Fourth in a series with puzzle solving tips. This time, basic steps to get through Cave puzzles.
While I’ve already written a good description of solving Cave (Corral) puzzles for the USPC, I’ve never drawn up some of the steps for more visual solvers. This week I hope to fix that by highlighting one of the more fundamental logic steps behind these puzzles.
In that post, I mentioned the importance of big/small numbers, and having exit paths for the non-cave cells. And I also brought up what I call the “Anti-Checkerboard” rule, which is a fundamental requirement of the shaded regions to ensure they do not have enclosures. Consider if a 2×2 square had opposite corners inside the cave and outside the cave.
The two cave squares must connect, which can happen somehow around the upper-left, or somehow around the lower-right. Both options will trap one of the pink/non-cave cells. In other words, you can never have a 2×2 checkerboard. So, whenever you have shaded three of the cells in such a square with an in/out/in or out/in/out pattern, you should instantly know how the last of the four is treated.
This is an important rule to apply in the puzzles this week, particularly with diagonally adjacent clues. In the “23″ puzzle, for example, every 2 must extend its cave segment towards the diagonally adjacent clue or else strand non-cave cells inside the loop. Just using the anti-checkerboard rule will quickly mark all the cells in pink as not part of the cave.
Then big/small numbers become useful again. The 14 has only 15 cells left, so all but 1 of the cells in each direction can be marked as part of the cave. I like drawing straight lines for the cave as shown in this image. Notice that as the cave extends close to smaller numbers, particularly the 2′s, you learn new cells that cannot be part of the cave.
Continuing farther will get you to about this step.
Here there are two more cave lessons to be learned.
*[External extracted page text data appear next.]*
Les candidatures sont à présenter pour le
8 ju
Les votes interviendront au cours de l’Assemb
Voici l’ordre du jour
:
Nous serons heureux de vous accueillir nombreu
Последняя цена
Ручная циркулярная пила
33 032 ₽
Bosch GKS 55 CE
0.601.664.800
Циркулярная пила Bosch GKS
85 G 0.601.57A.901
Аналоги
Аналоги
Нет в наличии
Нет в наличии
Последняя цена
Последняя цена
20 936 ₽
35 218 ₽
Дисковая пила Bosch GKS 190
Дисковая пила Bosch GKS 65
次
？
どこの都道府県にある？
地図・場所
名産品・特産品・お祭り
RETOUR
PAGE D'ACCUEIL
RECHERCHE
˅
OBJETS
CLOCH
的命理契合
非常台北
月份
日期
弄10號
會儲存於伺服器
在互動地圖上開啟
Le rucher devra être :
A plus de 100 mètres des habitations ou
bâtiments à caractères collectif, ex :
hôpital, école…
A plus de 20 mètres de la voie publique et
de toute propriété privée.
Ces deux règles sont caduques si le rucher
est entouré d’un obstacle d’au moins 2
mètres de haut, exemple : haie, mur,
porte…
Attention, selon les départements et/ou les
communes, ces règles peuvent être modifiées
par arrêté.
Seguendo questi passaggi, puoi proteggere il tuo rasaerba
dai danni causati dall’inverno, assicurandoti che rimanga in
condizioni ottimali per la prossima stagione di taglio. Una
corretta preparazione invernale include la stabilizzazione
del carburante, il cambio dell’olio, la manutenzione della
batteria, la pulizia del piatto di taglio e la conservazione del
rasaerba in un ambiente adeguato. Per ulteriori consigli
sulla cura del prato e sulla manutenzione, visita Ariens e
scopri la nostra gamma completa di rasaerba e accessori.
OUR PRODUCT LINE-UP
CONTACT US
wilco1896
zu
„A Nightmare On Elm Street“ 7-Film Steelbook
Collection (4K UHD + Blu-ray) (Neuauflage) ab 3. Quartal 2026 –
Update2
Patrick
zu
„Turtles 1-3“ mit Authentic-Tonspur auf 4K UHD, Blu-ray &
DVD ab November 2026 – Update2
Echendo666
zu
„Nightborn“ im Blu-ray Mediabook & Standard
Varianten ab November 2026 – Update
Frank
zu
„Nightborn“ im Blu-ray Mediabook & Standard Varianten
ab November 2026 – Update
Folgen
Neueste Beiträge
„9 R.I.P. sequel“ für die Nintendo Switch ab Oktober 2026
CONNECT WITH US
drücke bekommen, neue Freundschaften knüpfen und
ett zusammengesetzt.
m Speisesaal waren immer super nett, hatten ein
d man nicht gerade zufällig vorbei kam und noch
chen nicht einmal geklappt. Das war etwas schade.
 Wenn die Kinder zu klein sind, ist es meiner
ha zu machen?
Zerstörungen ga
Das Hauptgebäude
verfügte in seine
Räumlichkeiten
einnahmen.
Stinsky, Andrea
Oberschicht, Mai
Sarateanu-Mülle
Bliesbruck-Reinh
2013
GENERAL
First, on the left, you’ll see an 8 and 10 vertically connected. Whenever two numbers are connected but one is larger, there must be at least that many more cells going perpendicular to the connection. In this case, 2 more cells must go left/right from the 10 than from the 8, but with only 2 cells to go there is a single option for the 10/8 pair. This is not very hard to see here, but is important to realize across all cave puzzles which is why I bring it up.
The more interesting deduction is what I’ll call a second-order application of “anti-checkerboard”. Look at the 5 in blue. If it extended to the right into the blue cells, it would mark the first as part of the cave, and the second as outside the cave. It would form a 2×2 checkerboard. So the 5 must go down and not to the right for its last cell. Getting better at catching these situations will speed up your Cave solving times.